„Lange Maß ich meinen Fortschritt am Abstand, den ich zwischen uns brachte.“
Seite 9
Vor neun Jahren zog Marco aus der Dinslakener Sozialwohnung seiner Kindheit nach Berlin. Das kleine Leben ist ihm zu eng geworden, er will mehr für sich.
Er will dazugehören aber auch einzigartig sein, es allen beweisen. Die alte Haut abstreifen, den Geruch der Armut überdecken und Großes vollbringen.
Er scheitert, kassiert Ablehnungen, orientiert sich neu und findet trotzdem nicht seinen Platz.
Die Schuld sucht er in seinem Elternhaus, seiner Kindheit.
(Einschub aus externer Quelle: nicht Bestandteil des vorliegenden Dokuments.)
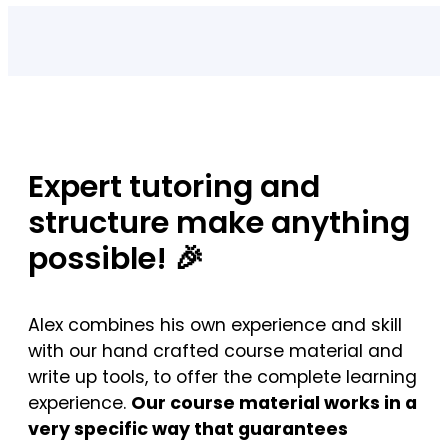
Expert tutoring and
structure make anything
possible! 🎉
Alex combines his own experience and skill
with our hand crafted course material and
write up tools, to offer the complete learning
experience.
Our course material works in a
very specific way that guarantees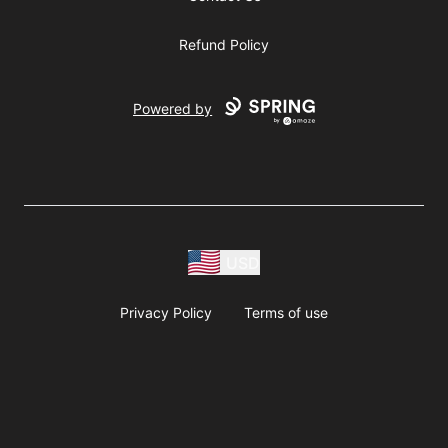
Refund Policy
Powered by
USD
Privacy Policy
Terms of use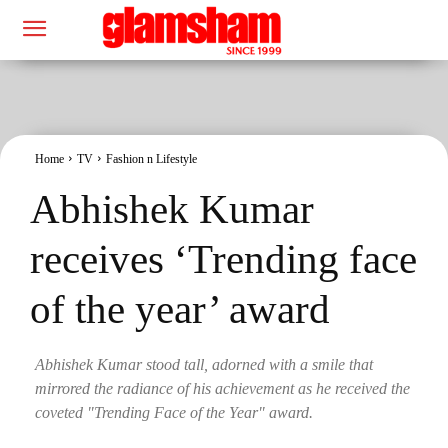
Home
TV
Fashion n Lifestyle
Abhishek Kumar
receives ‘Trending face
of the year’ award
Abhishek Kumar stood tall, adorned with a smile that
mirrored the radiance of his achievement as he received the
coveted "Trending Face of the Year" award.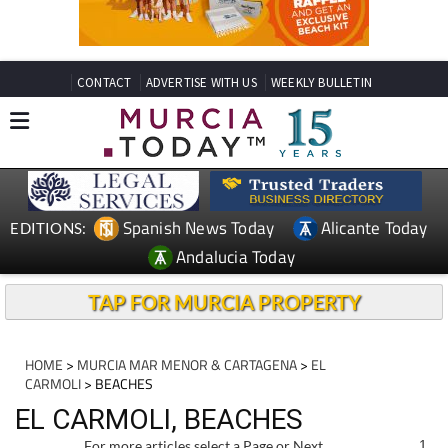
CONTACT
ADVERTISE WITH US
WEEKLY BULLETIN
Spanish News Today
Alicante Today
EDITIONS:
Andalucia Today
TAP FOR MURCIA PROPERTY
HOME
>
MURCIA MAR MENOR & CARTAGENA
>
EL
CARMOLI
> BEACHES
EL CARMOLI, BEACHES
For more articles select a Page or Next.
1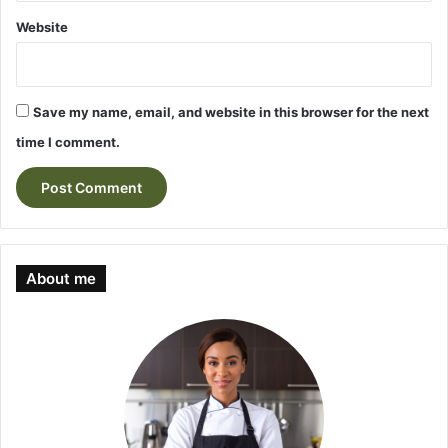
Website
Save my name, email, and website in this browser for the next
time I comment.
About me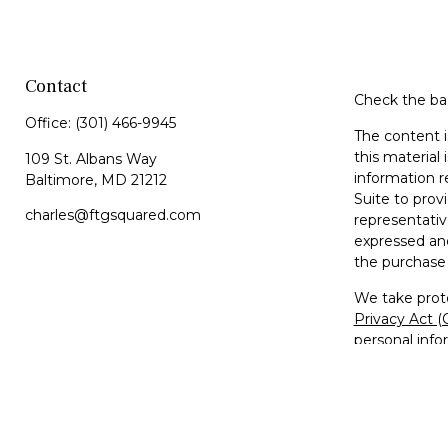
Contact
Check the bac
Office:
(301) 466-9945
The content i
this material 
109 St. Albans Way
information r
Baltimore,
MD
21212
Suite to prov
charles@ftgsquared.com
representativ
expressed and
the purchase 
We take prote
Privacy Act 
personal info
Copyright 20
Disclosures
Investment Ad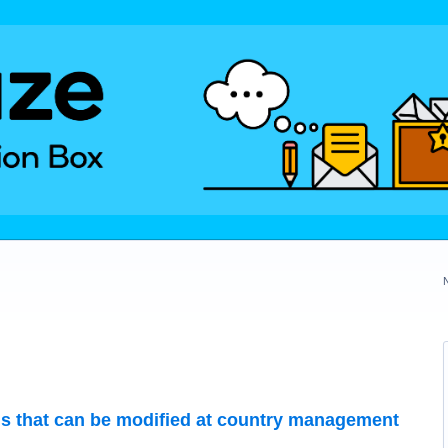
gs that can be modified at country management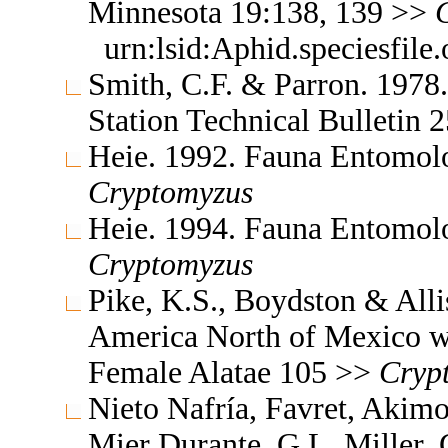
Minnesota 19:138, 139 >>
urn:lsid:Aphid.speciesfil
Smith, C.F. & Parron. 1978
Station Technical Bulletin
Heie. 1992. Fauna Entomol
Cryptomyzus
Heie. 1994. Fauna Entomol
Cryptomyzus
Pike, K.S., Boydston & All
America North of Mexico wi
Female Alatae 105 >>
Cryp
Nieto Nafría, Favret, Akimo
Mier Durante, G.L. Miller, 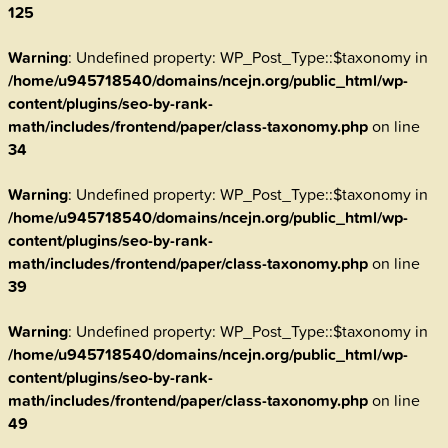
125
Warning
: Undefined property: WP_Post_Type::$taxonomy in
/home/u945718540/domains/ncejn.org/public_html/wp-
content/plugins/seo-by-rank-
math/includes/frontend/paper/class-taxonomy.php
on line
34
Warning
: Undefined property: WP_Post_Type::$taxonomy in
/home/u945718540/domains/ncejn.org/public_html/wp-
content/plugins/seo-by-rank-
math/includes/frontend/paper/class-taxonomy.php
on line
39
Warning
: Undefined property: WP_Post_Type::$taxonomy in
/home/u945718540/domains/ncejn.org/public_html/wp-
content/plugins/seo-by-rank-
math/includes/frontend/paper/class-taxonomy.php
on line
49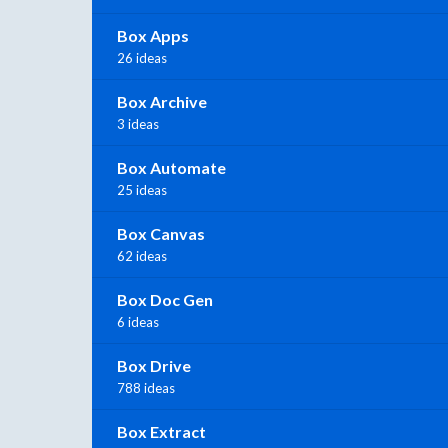
Box Apps
26 ideas
Box Archive
3 ideas
Box Automate
25 ideas
Box Canvas
62 ideas
Box Doc Gen
6 ideas
Box Drive
788 ideas
Box Extract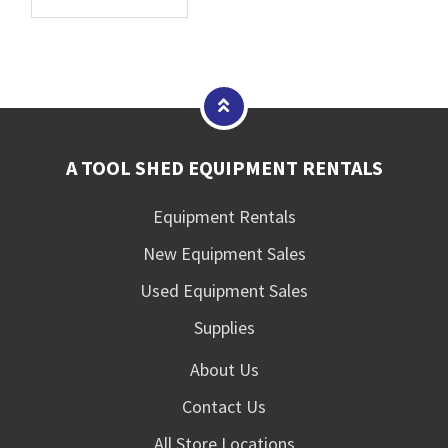
A TOOL SHED EQUIPMENT RENTALS
Equipment Rentals
New Equipment Sales
Used Equipment Sales
Supplies
About Us
Contact Us
All Store Locations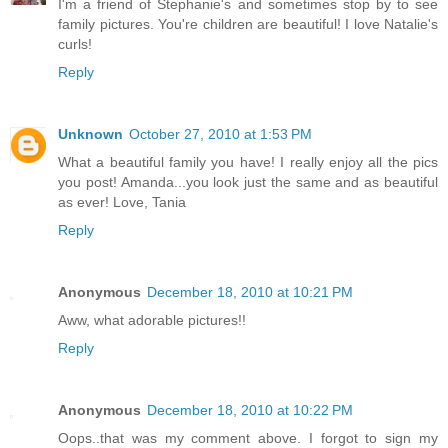
I'm a friend of Stephanie's and sometimes stop by to see
family pictures. You're children are beautiful! I love Natalie's
curls!
Reply
Unknown
October 27, 2010 at 1:53 PM
What a beautiful family you have! I really enjoy all the pics
you post! Amanda...you look just the same and as beautiful
as ever! Love, Tania
Reply
Anonymous
December 18, 2010 at 10:21 PM
Aww, what adorable pictures!!
Reply
Anonymous
December 18, 2010 at 10:22 PM
Oops..that was my comment above. I forgot to sign my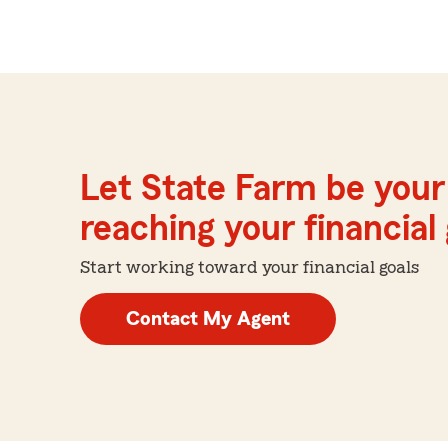
Let State Farm be your 
reaching your financial
Start working toward your financial goals
Contact My Agent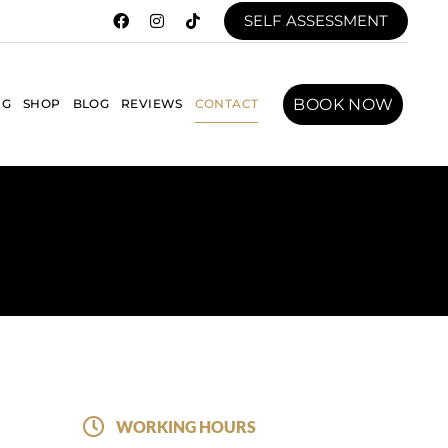
SELF ASSESSMENT
BOOK NOW
NG
SHOP
BLOG
REVIEWS
CONTACT
WORKING HOURS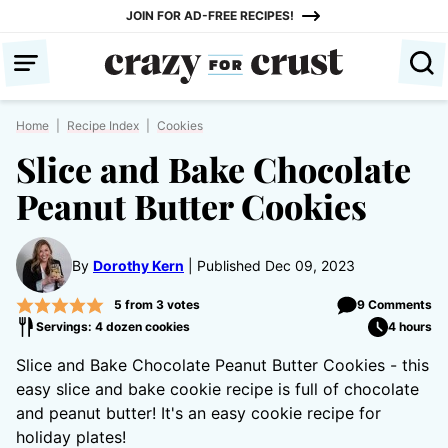
Skip
JOIN FOR AD-FREE RECIPES!
to
content
Home
|
Recipe Index
|
Cookies
Slice and Bake Chocolate
Peanut Butter Cookies
By
Dorothy Kern
Published Dec 09, 2023
5
from
3
votes
9 Comments
Servings: 4 dozen cookies
4 hours
Slice and Bake Chocolate Peanut Butter Cookies - this
easy slice and bake cookie recipe is full of chocolate
and peanut butter! It's an easy cookie recipe for
holiday plates!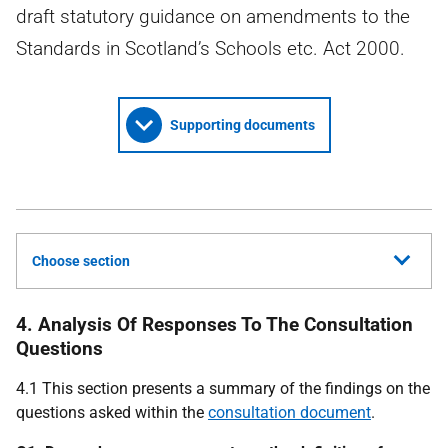
draft statutory guidance on amendments to the
Standards in Scotland’s Schools etc. Act 2000.
Supporting documents
Choose section
4. Analysis Of Responses To The Consultation
Questions
4.1 This section presents a summary of the findings on the
questions asked within the
consultation document
.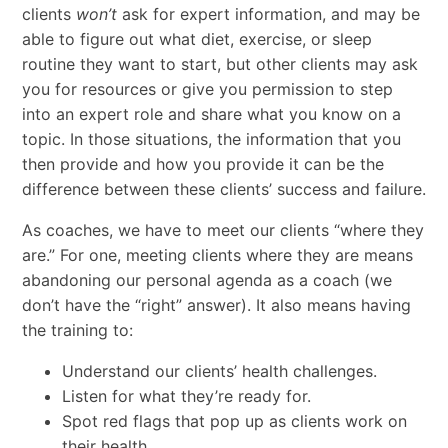
clients
won’t
ask for expert information, and may be
able to figure out what diet, exercise, or sleep
routine they want to start, but other clients may ask
you for resources or give you permission to step
into an expert role and share what you know on a
topic. In those situations, the information that you
then provide and how you provide it can be the
difference between these clients’ success and failure.
As coaches, we have to meet our clients “where they
are.” For one, meeting clients where they are means
abandoning our personal agenda as a coach (we
don’t have the “right” answer). It also means having
the training to:
Understand our clients’ health challenges.
Listen for what they’re ready for.
Spot red flags that pop up as clients work on
their health.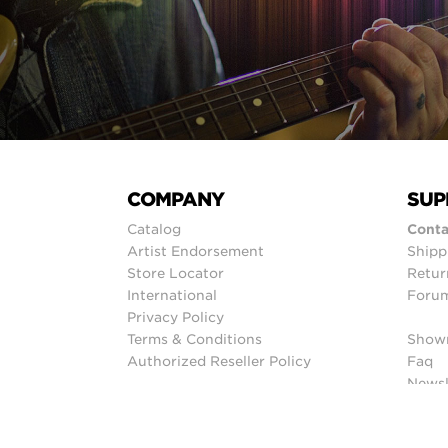
COMPANY
SUP
Catalog
Conta
Artist Endorsement
Shipp
Store Locator
Retur
International
Foru
Privacy Policy
Terms & Conditions
Show
Authorized Reseller Policy
Faq
Newsl
Sitem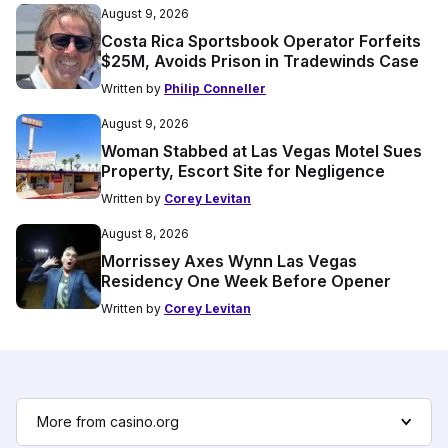
August 9, 2026
Costa Rica Sportsbook Operator Forfeits
$25M, Avoids Prison in Tradewinds Case
Written by
Philip Conneller
August 9, 2026
Woman Stabbed at Las Vegas Motel Sues
Property, Escort Site for Negligence
Written by
Corey Levitan
August 8, 2026
Morrissey Axes Wynn Las Vegas
Residency One Week Before Opener
Written by
Corey Levitan
More from casino.org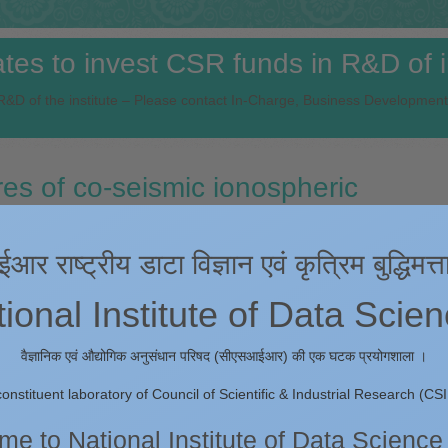
es to invest CSR funds in R&D of in
&D of the institute – Please contact In-Charge, Business Development
s of co-seismic ionospheric
the Mw 7.6 Cayman Islands earthqu
 राष्ट्रीय डाटा विज्ञान एवं कृत्रिम बुद्धिमत्त
onal Institute of Data Scie
mpad Kumar Panda, Chiranjeevi G. Vivek & Devanshu Ghildiyal
वैज्ञानिक एवं औद्योगिक अनुसंधान परिषद (सीएसआईआर) की एक घटक प्रयोगशाला ।
rbances (CIDs) triggered by Mw 7.6 Cayman Islands earthquake along 
constituent laboratory of Council of Scientific & Industrial Research (CSI
ruary 2025 using the GNSS-based Total Electron Content (TEC) observat
rticular earthquake event through probing ionospheric perturbations lies 
e to National Institute of Data Science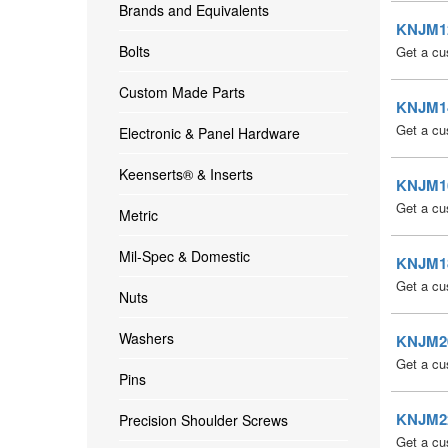
Brands and Equivalents
KNJM12 
Bolts
Get a cu
Custom Made Parts
KNJM14 
Get a cu
Electronic & Panel Hardware
Keenserts® & Inserts
KNJM16 
Get a cu
Metric
Mil-Spec & Domestic
KNJM18 
Get a cu
Nuts
Washers
KNJM20 
Get a cu
Pins
KNJM22 
Precision Shoulder Screws
Get a cu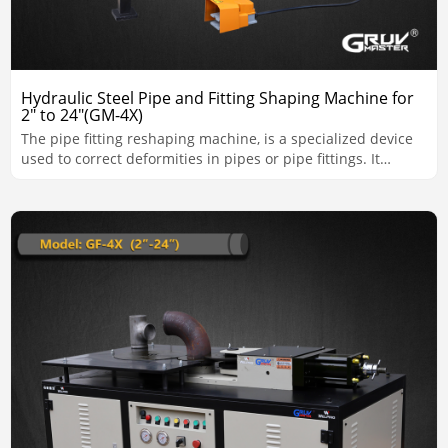
Hydraulic Steel Pipe and Fitting Shaping Machine for
2" to 24"(GM-4X)
The pipe fitting reshaping machine, is a specialized device
used to correct deformities in pipes or pipe fittings. It
ensures that pipes meet the required shape, alignment, and
dimensional standards for installation and use.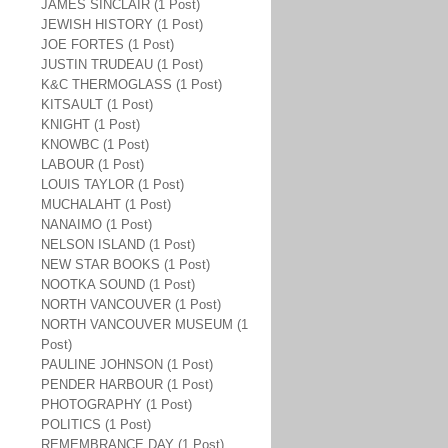
JAMES SINCLAIR (1 Post)
JEWISH HISTORY (1 Post)
JOE FORTES (1 Post)
JUSTIN TRUDEAU (1 Post)
K&C THERMOGLASS (1 Post)
KITSAULT (1 Post)
KNIGHT (1 Post)
KNOWBC (1 Post)
LABOUR (1 Post)
LOUIS TAYLOR (1 Post)
MUCHALAHT (1 Post)
NANAIMO (1 Post)
NELSON ISLAND (1 Post)
NEW STAR BOOKS (1 Post)
NOOTKA SOUND (1 Post)
NORTH VANCOUVER (1 Post)
NORTH VANCOUVER MUSEUM (1
Post)
PAULINE JOHNSON (1 Post)
PENDER HARBOUR (1 Post)
PHOTOGRAPHY (1 Post)
POLITICS (1 Post)
REMEMBRANCE DAY (1 Post)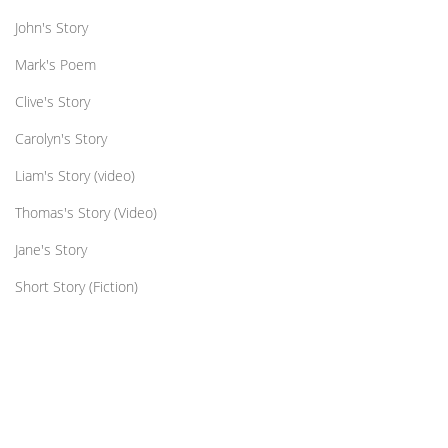
John's Story
Mark's Poem
Clive's Story
Carolyn's Story
Liam's Story (video)
Thomas's Story (Video)
Jane's Story
Short Story (Fiction)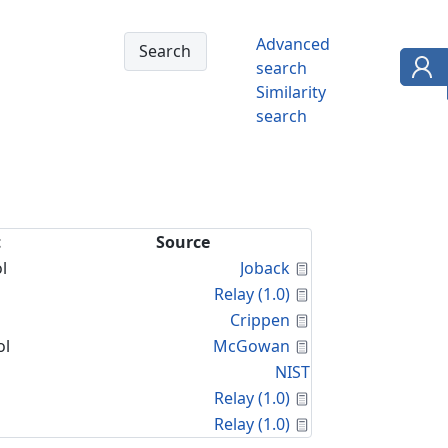
Advanced
search
Similarity
search
t
Source
Calculated Proper
l
Joback
Calculated Proper
Relay (1.0)
Calculated Proper
Crippen
Calculated Proper
ol
McGowan
NIST
Calculated Proper
Relay (1.0)
Calculated Proper
Relay (1.0)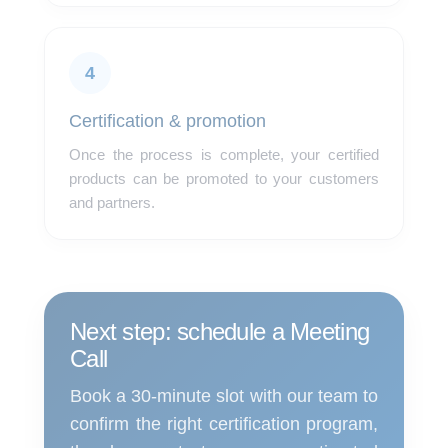
4
Certification & promotion
Once the process is complete, your certified
products can be promoted to your customers
and partners.
Next step: schedule a Meeting
Call
Book a 30-minute slot with our team to
confirm the right certification program,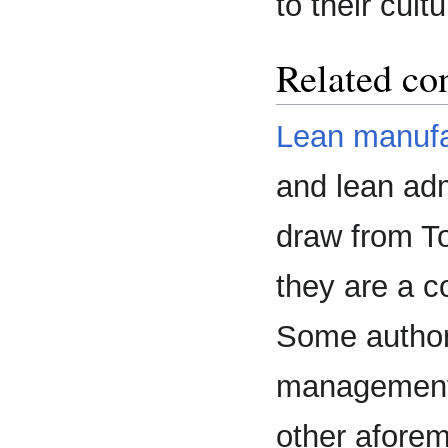
to their cultu
Related co
Lean manufa
and lean adm
draw from To
they are a c
Some author
management s
other afore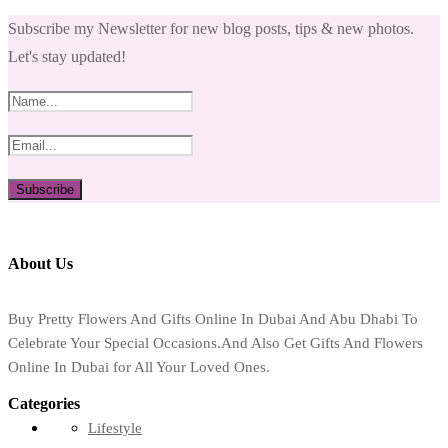
Subscribe my Newsletter for new blog posts, tips & new photos.
Let's stay updated!
About Us
Buy Pretty Flowers And Gifts Online In Dubai And Abu Dhabi To
Celebrate Your Special Occasions.And Also Get Gifts And Flowers
Online In Dubai for All Your Loved Ones.
Categories
Lifestyle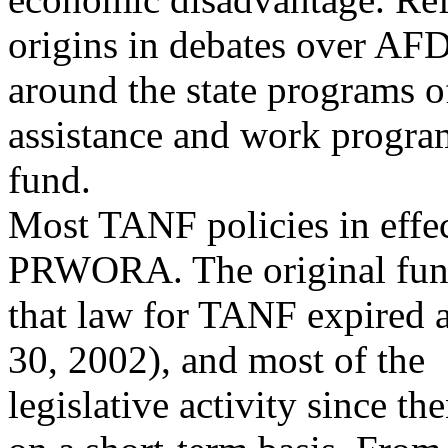
origins in debates over AF
around the state programs o
assistance and work program
fund.
Most TANF policies in effec
PRWORA. The original fund
that law for TANF expired 
30, 2002), and most of the
legislative activity since t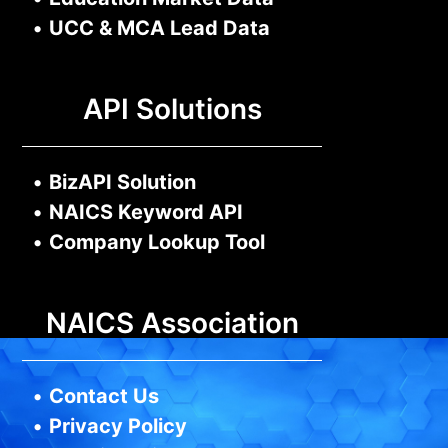
•
UCC & MCA Lead Data
API Solutions
•
BizAPI Solution
•
NAICS Keyword API
•
Company Lookup Tool
NAICS Association
•
Contact Us
•
Privacy Policy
Diese Auseinandersetzung mit seiner Herkunft bohrt sich zweifach schmerzhaft ins Fleisch.
Längst vergessen geglaubte Verletzungen steigen gallig in den Hals. Die Abgrenzung gegenüber der eigenen Familie und die Erhöhung im jugendlichen Akademikertum ist allgegenwärtig. Aber auch die Abgrenzung der nächsten Generation, die uns weniger zutraut, setzt feine nadelstichgrosse Verletzungen.
Irgendwann begreift Marco: „Mein Scheitern ist kein persönliches Versagen oder gar keine Frage mangelnder Begabung, sondern auf meine Mittellosigkeit in mehrfacher Hinsicht zurückzuführen….Jetzt besitze ich endlich eine Sprache dafür.“ S. 111
Dieses kluge Debüt von Marco Ott funktioniert über das sehr persönliche Zwiegespräch mit seinen Eltern.
Puzzleteil für Puzzleteil setzt es ein Bild aus seelischer und körperlicher Verletzung zusammen, welches durch die Kommunikationslosigkeit zwischen Eltern und Kind entsteht aber auch immer das kleine Glück und die Geborgenheit der frühen Jahre durchscheinen lässt.
Selten hat ein Buch mich so besetzt. Ich wünsche dem jungen Autor einen nächsten, ebenso gelungenen Roman.